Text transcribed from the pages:
□ □ □ □ □

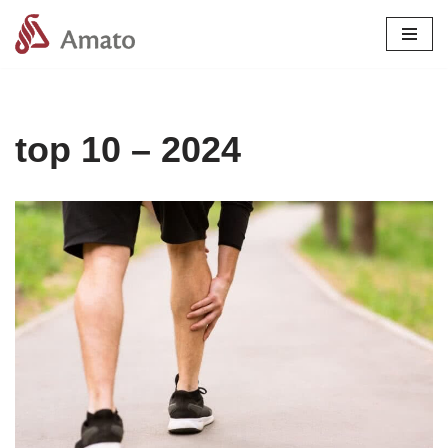
Pular
para
o
conteúdo
top 10 – 2024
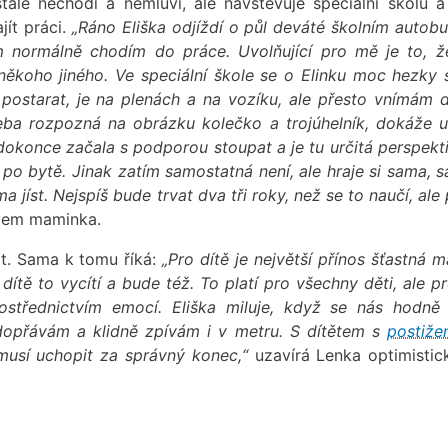
stále nechodí a nemluví, ale navštěvuje speciální školu a
ít práci.
„Ráno Eliška odjíždí o půl deváté školním autob
 normálně chodím do práce. Uvolňující pro mě je to, ž
 někoho jiného. Ve speciální škole se o Elinku moc hezky s
 postarat, je na plenách a na vozíku, ale přesto vnímám 
třeba rozpozná na obrázku kolečko a trojúhelník, dokáže u
dokonce začala s podporou stoupat a je tu určitá perspekti
o bytě. Jinak zatím samostatná není, ale hraje si sama, s
 jíst. Nejspíš bude trvat dva tři roky, než se to naučí, ale
ěvem maminka.
ot. Sama k tomu říká:
„Pro dítě je největší přínos šťastná 
dítě to vycítí a bude též. To platí pro všechny děti, ale p
ostřednictvím emocí. Eliška miluje, když se nás hodně 
dopřávám a klidně zpívám i v metru. S dítětem s
postiže
 musí uchopit za správný konec,“
uzavírá Lenka optimistic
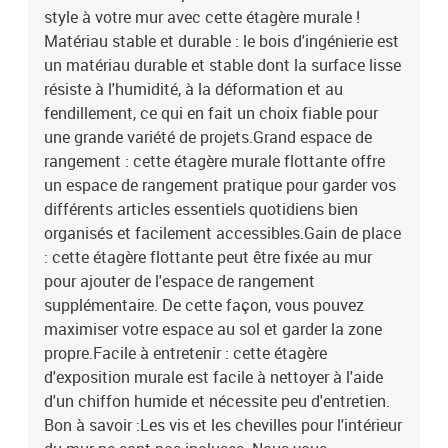
style à votre mur avec cette étagère murale !
l'intérieur du mur ne sont pas incluses. Nous vous conseillons de
trouver et d'utiliser des vis et des chevilles adaptées
Matériau stable et durable : le bois d'ingénierie est
spécifiquement à vos murs. Si vous n'êtes pas sûr, vous pouvez
un matériau durable et stable dont la surface lisse
consulter un professionnel. Veuillez lire et suivre chaque étape des
résiste à l'humidité, à la déformation et au
instructions.Couleur : noirMatériau : bois d'ingénierieDimensions :
fendillement, ce qui en fait un choix fiable pour
159 x 18 x 65 cm (l x P x H)Capacité de charge maximale (totale) :
une grande variété de projets.Grand espace de
30 kgCapacité de charge maximale (couche) : 5 kgAssemblage
rangement : cette étagère murale flottante offre
requis : oui
un espace de rangement pratique pour garder vos
différents articles essentiels quotidiens bien
organisés et facilement accessibles.Gain de place
: cette étagère flottante peut être fixée au mur
pour ajouter de l'espace de rangement
supplémentaire. De cette façon, vous pouvez
maximiser votre espace au sol et garder la zone
propre.Facile à entretenir : cette étagère
d'exposition murale est facile à nettoyer à l'aide
d'un chiffon humide et nécessite peu d'entretien.
Bon à savoir :Les vis et les chevilles pour l'intérieur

□ □ □ □ □

#### WORK TO BE COMPLETED:
Reproduce the data verbatim, beginning with the line that contains "style à votre mur avec cette étagère murale !" and continuing through the line that contains "fendillement, ce qui", keeping both of those lines.

#### OUTPUT:
style à votre mur avec cette étagère murale !
l'intérieur du mur ne sont pas incluses. Nous vous conseillons de
trouver et d'utiliser des vis et des chevilles adaptées
Matériau stable et durable : le bois d'ingénierie est
spécifiquement à vos murs. Si vous n'êtes pas sûr, vous pouvez
un matériau durable et stable dont la surface lisse
consulter un professionnel. Veuillez lire et suivre chaque étape des
résiste à l'humidité, à la déformation et au
instructions.Couleur : noirMatériau : bois d'ingénierieDimensions :
fendillement, ce qui en fait un choix fiable pour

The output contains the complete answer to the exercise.